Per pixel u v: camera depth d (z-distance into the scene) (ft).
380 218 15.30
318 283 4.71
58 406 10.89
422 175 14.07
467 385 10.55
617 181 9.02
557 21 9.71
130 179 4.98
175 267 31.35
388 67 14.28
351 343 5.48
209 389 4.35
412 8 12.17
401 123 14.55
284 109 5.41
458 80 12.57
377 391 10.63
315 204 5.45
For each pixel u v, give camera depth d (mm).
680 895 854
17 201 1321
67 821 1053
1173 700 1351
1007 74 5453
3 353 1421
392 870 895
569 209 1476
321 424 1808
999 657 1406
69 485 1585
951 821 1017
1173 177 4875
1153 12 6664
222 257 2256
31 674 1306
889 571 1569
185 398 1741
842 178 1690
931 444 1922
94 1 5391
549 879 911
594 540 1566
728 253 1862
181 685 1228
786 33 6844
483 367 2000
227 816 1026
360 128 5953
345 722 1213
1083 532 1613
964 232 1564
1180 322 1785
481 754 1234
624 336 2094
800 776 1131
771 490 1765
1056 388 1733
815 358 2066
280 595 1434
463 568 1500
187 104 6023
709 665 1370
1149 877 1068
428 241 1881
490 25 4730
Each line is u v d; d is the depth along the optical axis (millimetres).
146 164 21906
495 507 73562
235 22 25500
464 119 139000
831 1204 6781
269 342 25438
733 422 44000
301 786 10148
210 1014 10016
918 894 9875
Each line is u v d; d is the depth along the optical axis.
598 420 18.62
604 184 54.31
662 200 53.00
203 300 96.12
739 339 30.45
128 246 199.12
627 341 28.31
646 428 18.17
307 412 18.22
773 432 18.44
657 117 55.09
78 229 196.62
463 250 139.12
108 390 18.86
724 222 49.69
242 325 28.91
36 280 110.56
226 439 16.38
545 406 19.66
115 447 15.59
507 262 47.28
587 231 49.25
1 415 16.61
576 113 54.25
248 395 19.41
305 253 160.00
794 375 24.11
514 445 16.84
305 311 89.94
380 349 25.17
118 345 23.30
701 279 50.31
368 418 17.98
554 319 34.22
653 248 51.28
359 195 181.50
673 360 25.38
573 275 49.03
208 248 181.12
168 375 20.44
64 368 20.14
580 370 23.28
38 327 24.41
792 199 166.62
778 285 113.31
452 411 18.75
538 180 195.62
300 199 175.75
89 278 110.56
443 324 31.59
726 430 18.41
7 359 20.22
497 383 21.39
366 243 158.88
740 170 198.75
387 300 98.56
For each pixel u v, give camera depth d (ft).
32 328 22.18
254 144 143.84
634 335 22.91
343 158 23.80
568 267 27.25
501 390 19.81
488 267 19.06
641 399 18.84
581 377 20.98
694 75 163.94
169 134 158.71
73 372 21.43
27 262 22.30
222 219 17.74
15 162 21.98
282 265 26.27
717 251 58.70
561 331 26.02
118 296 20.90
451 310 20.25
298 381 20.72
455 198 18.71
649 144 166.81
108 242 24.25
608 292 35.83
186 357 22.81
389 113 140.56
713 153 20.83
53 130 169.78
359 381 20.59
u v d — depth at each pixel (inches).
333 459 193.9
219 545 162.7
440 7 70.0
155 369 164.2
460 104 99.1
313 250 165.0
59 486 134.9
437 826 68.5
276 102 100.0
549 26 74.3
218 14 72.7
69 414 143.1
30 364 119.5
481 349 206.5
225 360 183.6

--

WHAT THE TASK ASKS – Select and copy every line of the listing with the word "camera".

WRITTEN RESPONSE –
Per pixel u v: camera depth d (z-distance into the scene) (ft).
For each pixel u v, give camera depth d (mm).
For each pixel u v, give camera depth d (ft).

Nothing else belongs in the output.